The most successful projects, like Android, are finding new homes in unexpected places, and there seem to be more unexpected places than ever. Throughout the Web and the enterprise, open source is less and less the exception and more and more the rule. It's in the server stacks, it's on the desktop, and it's a big, big part of the mobile ecology.
The server stack is growing increasingly open. Much of the software for maintaining our collection of servers is now largely open source thanks to the proliferation of Linux, but the operating system is just the beginning. Almost everything built on top of -- or below -- the operating system is also available as an open source package.
OpenStack is a collection of open source packages that let you build a cloud that rivals Amazon's. If you want your cloud to work the same way Amazon's does, using the same scripts and commands, open source offers that too: Eucalyptus. The cloud companies are using open source's flexibility as a way to lure people into their infrastructures. If things don't work out and you want to leave, open source presumably provides the exit. As Eucalyptus is to Amazon, an OpenStack cloud in your data center should behave like the OpenStack clouds run by Rackspace and HP by answering to the same commands.

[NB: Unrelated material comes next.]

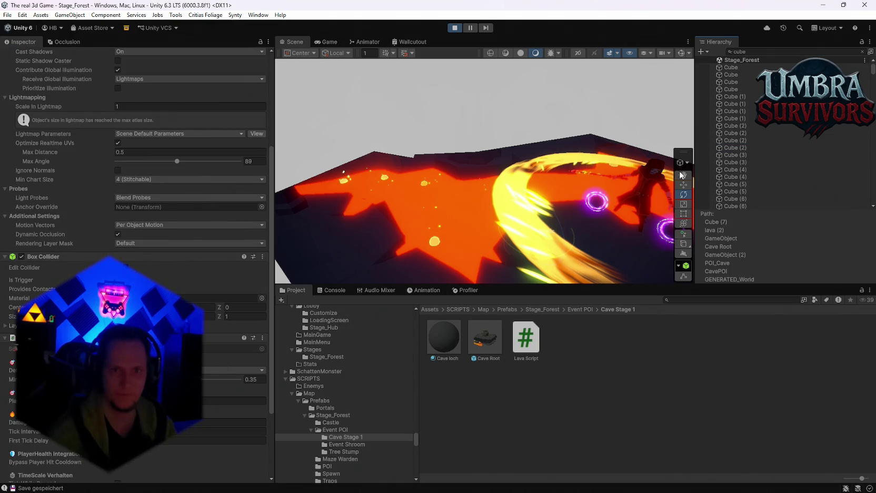
click(735, 67)
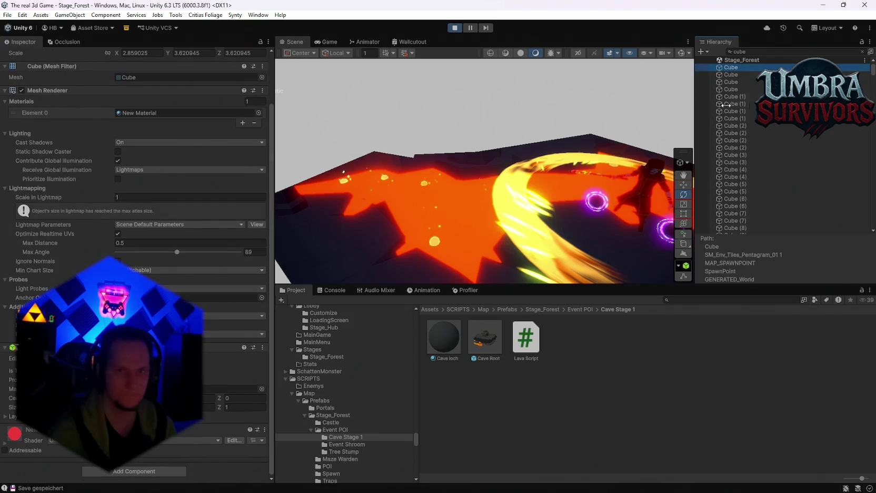
click(735, 75)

The Bossie Awards also focus on an increasingly important layer, the one that keeps all of these machines in the cloud in line. Orchestration tools such as Puppet, Chef, and Salt serve the needs of the harried sys admins who must organize the various servers by making sure they're running the right combination of software, patches, libraries, and extensions. These tools ensure the code will be the right versions, the services will be initialized, and everything will start and stop as it's supposed to do. They automate the tasks that keep the entire cloud in harmony.
Once the machines are configured, another popular layer for the enterprise gets the servers working together on answers to big questions. The cloud is not just for databases and Web serving because more and more complex analytical work is being done by clusters of machines that get spun up to handle big mathematical jobs. Hadoop is a buzzword that refers to both the core software for running massively parallel jobs and the constellation of fat packages that help Hadoop find the answers. Most of these companions are open source too, and a number of them made the list for our awards.

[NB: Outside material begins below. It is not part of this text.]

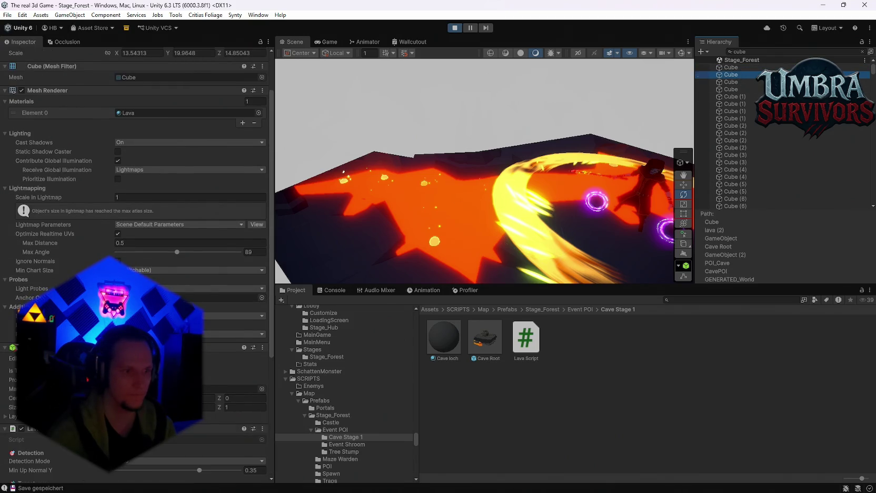
scroll(137, 263, down, 4)
click(732, 82)
click(731, 89)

These tools for big data are often closely aligned with the world of NoSQL data stores that offer lightweight storage for extremely large data sets. This next generation of data storage is dominated by open source offerings, and we've recognized several that grew more sophisticated, more stable, and more essential this year. The information for the increasingly social and networked Internet is stored in open source tools.

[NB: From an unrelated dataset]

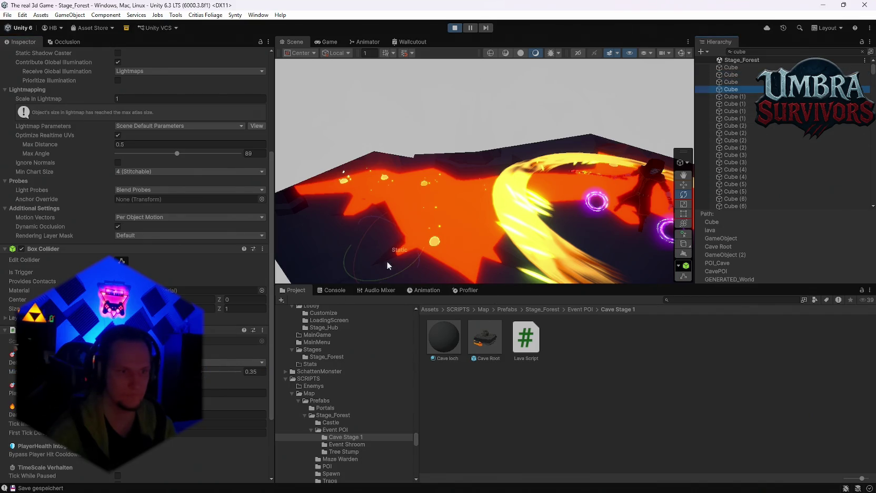
click(736, 100)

By the way, the past roles for open source aren't forgotten -- they've simply begun to morph. Some of the awards go to a core of old-fashioned tools that continue to grow more robust. Python, Ruby, WordPress, and the old standard OpenOffice (in a freshly minted version 4) are better and stronger than ever. Firefox -- both the browser and the operating system -- received Bossies, illustrating the enduring strength of the openness of HTML and the World Wide Web.